Narrator continued: Since the discussion is about health care, war and treatment, I also remember that a few years ago I was an audience member in a seminar where Dr. Farrokh Saeedi shared his memories. He is a surgeon who wrote chapters of the world's surgery book and is now about 90 years old. When they brought him from Abadan airport, I saw that everyone had special respect for him. When the teacher went behind the podium, the spiritual and deep impression he expressed about those days was very interesting.

He said: They told me that all the surgeons should come to the war, but I said that I will not come; neither my age requires nor I want to come. They told me: But, doctor, we have scheduled all the surgeons to go to the front when the operation starts. Finally, I went with their insistence, but with the condition that I only go to Ahvaz and not go beyond Ahvaz. When we went to Ahvaz, a handsome young man named Dr. Baghai, who was a general practitioner and now has his name in many places in the south, told me: Mr. Doctor, when these children are injured, they will perish until we try to bring them back. If possible, come and operate in the emergency hospital that we have, which is strong and fully secure, and return to Ahvaz again. After a few days, return to Tehran or wherever you want. I told him: If I come, I will not stay more than 24 hours and I will return. He accepted.

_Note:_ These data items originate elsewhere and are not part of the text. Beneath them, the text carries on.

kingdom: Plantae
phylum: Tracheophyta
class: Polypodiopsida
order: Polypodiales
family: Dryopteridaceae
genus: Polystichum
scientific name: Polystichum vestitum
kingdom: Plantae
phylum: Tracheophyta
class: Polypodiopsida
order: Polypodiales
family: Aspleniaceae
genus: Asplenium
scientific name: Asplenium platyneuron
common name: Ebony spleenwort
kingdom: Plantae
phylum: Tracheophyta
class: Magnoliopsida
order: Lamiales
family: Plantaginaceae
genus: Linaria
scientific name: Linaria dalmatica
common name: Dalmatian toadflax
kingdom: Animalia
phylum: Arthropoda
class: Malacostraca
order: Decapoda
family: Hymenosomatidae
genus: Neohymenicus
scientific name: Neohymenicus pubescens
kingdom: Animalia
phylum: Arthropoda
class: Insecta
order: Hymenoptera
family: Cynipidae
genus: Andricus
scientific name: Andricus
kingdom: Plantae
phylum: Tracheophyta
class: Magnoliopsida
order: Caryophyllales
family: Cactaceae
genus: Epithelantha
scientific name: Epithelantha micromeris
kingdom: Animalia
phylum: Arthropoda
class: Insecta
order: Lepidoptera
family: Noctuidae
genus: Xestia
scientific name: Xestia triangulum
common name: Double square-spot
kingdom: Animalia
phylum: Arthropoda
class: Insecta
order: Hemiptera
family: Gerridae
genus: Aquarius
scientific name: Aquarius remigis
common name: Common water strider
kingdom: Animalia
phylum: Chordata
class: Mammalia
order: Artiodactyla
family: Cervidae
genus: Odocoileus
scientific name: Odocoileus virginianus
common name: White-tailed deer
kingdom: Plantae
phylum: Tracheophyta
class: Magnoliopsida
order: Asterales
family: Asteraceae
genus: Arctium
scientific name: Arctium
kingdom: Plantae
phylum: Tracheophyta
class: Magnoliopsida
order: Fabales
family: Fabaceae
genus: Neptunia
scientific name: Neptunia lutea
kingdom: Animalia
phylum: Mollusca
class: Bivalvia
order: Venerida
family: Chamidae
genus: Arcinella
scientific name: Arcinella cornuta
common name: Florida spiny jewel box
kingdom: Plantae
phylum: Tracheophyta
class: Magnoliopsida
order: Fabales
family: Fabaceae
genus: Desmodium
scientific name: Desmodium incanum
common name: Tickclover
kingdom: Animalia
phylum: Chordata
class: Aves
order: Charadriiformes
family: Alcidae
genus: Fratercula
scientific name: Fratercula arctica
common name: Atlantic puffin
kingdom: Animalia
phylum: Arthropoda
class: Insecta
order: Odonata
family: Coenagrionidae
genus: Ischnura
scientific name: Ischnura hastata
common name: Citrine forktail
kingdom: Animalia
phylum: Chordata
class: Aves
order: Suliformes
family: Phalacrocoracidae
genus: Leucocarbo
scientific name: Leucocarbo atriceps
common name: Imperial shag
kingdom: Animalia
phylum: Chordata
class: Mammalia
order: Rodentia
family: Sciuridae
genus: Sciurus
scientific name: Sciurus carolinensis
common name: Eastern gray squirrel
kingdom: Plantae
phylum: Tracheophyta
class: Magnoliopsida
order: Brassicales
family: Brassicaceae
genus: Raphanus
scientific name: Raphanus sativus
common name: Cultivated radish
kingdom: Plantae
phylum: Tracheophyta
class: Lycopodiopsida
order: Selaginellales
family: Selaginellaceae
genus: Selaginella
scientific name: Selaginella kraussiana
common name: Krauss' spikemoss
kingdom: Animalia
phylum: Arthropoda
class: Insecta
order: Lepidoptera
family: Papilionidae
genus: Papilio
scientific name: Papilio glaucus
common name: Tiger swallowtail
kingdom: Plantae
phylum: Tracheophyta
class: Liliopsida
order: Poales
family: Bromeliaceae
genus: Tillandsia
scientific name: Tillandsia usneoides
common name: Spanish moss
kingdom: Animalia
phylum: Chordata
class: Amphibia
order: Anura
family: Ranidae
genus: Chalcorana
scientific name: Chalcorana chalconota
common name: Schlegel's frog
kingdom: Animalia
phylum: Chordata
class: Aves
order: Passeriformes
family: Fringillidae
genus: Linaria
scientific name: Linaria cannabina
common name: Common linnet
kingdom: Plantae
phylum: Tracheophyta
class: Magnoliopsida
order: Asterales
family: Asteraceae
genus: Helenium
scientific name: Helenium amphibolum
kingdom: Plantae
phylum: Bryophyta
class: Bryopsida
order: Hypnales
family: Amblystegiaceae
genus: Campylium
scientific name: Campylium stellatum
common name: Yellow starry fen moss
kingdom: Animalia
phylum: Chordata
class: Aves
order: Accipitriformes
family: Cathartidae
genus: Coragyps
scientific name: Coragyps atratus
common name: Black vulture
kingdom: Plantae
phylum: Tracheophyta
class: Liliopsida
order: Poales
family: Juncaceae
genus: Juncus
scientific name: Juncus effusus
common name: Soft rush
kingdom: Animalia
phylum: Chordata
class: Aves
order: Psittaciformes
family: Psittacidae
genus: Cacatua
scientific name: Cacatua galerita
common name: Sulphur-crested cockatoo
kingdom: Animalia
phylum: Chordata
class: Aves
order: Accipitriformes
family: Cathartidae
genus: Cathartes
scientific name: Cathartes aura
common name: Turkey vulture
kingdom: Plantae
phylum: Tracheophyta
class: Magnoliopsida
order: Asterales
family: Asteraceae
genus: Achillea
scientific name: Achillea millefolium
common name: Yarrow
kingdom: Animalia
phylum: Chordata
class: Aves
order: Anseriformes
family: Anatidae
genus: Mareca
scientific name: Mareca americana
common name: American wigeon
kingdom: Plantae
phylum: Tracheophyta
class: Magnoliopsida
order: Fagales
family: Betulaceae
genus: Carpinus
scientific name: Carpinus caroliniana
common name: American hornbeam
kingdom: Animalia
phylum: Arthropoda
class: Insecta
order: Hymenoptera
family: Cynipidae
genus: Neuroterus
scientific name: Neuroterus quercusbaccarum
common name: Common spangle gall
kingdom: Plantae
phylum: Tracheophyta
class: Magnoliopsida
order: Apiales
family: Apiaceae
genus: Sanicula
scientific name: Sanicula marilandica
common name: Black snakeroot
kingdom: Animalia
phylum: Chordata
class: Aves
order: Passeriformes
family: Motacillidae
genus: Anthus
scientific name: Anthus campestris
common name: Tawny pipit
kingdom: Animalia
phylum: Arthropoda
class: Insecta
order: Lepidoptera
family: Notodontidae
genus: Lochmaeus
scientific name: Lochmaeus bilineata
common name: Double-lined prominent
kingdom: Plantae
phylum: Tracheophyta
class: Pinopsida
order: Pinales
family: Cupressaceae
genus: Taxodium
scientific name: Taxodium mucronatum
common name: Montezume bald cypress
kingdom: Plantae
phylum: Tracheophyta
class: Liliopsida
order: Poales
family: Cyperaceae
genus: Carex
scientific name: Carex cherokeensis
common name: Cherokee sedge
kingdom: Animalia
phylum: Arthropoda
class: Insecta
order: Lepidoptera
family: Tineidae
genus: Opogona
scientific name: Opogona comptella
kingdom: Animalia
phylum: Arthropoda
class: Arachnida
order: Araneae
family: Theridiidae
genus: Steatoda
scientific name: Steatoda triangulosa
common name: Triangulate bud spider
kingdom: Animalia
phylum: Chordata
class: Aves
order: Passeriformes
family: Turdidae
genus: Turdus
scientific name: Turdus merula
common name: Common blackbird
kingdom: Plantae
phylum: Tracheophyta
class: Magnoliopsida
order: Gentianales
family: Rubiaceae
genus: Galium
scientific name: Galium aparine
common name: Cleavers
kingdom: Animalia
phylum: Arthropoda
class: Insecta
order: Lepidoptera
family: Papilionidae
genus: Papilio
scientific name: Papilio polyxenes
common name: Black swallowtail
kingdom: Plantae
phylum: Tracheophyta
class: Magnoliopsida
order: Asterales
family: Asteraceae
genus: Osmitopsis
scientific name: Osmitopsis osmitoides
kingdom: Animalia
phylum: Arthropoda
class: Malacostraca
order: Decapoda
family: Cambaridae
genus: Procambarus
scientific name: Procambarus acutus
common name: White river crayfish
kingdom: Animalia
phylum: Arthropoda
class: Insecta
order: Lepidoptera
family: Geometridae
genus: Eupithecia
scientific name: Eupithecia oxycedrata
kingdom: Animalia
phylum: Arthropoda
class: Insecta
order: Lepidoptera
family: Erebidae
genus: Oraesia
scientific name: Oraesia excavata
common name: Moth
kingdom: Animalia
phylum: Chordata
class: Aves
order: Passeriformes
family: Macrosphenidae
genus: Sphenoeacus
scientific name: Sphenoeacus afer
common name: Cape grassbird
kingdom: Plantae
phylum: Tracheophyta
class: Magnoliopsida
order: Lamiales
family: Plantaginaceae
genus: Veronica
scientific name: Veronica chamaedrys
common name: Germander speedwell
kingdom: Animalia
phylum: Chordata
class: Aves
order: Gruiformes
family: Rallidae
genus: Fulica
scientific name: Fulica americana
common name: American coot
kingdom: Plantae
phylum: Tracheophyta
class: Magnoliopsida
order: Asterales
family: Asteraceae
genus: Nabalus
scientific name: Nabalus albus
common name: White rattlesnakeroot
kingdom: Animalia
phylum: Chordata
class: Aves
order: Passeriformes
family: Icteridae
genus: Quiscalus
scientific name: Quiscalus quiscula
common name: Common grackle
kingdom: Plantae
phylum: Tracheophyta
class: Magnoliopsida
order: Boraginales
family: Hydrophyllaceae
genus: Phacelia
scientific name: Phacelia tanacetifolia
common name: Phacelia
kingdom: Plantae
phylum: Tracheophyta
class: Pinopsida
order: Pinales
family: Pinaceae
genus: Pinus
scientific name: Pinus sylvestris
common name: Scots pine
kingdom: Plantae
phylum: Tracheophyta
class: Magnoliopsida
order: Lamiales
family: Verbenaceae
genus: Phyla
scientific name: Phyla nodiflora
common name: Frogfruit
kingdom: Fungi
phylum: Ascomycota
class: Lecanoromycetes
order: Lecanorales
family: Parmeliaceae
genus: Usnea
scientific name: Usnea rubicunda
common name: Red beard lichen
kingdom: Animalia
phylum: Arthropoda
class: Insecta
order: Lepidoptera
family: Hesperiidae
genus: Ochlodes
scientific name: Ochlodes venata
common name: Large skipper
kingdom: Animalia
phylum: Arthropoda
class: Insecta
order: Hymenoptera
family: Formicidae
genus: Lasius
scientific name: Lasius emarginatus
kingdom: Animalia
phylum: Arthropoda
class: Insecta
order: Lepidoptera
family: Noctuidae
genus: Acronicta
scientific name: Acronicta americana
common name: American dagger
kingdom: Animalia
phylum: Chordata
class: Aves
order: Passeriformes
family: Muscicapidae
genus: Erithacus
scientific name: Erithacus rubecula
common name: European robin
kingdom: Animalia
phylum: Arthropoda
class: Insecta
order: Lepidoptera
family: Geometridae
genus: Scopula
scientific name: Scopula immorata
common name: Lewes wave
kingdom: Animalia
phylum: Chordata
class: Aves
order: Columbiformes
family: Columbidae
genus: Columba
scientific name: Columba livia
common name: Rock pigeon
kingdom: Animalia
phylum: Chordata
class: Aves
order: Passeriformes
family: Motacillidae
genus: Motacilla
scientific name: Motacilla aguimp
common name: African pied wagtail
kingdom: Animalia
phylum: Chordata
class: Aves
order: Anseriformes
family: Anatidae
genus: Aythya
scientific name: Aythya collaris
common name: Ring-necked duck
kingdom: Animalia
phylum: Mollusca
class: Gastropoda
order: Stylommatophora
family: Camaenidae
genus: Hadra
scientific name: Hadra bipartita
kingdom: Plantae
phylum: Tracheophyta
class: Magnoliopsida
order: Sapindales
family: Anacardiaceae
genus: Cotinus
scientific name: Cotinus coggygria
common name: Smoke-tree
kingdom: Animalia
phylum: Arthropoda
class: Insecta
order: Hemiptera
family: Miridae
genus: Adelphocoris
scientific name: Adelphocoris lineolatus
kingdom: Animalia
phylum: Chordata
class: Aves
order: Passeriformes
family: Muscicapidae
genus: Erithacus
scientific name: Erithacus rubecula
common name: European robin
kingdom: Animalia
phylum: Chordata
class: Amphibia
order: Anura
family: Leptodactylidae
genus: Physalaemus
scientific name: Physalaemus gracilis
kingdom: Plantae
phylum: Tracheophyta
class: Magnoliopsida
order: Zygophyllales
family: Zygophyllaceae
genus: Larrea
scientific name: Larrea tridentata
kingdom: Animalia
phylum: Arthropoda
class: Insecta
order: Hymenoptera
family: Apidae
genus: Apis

It was time to operate. I arrived at Imam Hossein field hospital. Funded ambulances came and placed stretchers on the site like a barrage. Everyone was covered in blood. One was shot in the neck and the other... the situation was dire and the wounded were dying. I said to bring the injured to the operating room. I quickly went to the operating room and took out my clothes to get ready for the operation. They also brought injured people. I operated until about 3 or 4 after midnight, 27 or 28. As much as they told me: you are tired, the ambulance is ready to take you back to rest. I accepted. I changed my clothes and came to board the ambulance to go back to Ahvaz. In the same way, they regularly brought wounded warriors. I had two stretchers next to me. I saw a 17- or 18-year-old youth covered in blood, wearing khaki clothes. He had been shot in his aorta and was bleeding profusely. He was looking at me like that. It was a book with a look like that. I remembered that poem that said:

I don't know what secret is hidden in your eyes

I can't see it but can't tell.

I saw that this young man was not begging me at all. He just tells me to go be jealous. If you remember me tomorrow, that I came at this age to defend my country, and the arrow and shrapnel are stuck in my heart, but you see me and don't treat me, it doesn't matter to you, go."

My audience is those who suck people's blood in a different way in the society today in economic and cultural form. The doctor said: "That day, when I saw that young man, I said to myself, where are you going? Where and when are you going to find out that your expertise should save this young man today? This young man has given his whole being to defend his country. I took my bag and came back. Martyr Dr. Majid Beqaei said: Why didn't you go? I said: I will not go again. I stayed there for 24-25 days.

  We were little warriors. Here, it is appropriate to mention those who played a role in our treatment and worked hard for our treatment. We must thank those to whom we owe - from nurses and doctors to all those who defended this land. We have seen in various countries that they adhere to these topics and value them, but we have acted very poorly in this regard. I hope that we will not be indebted to the martyrs and those who have worked hard for us in any way and that God will grant us their rights.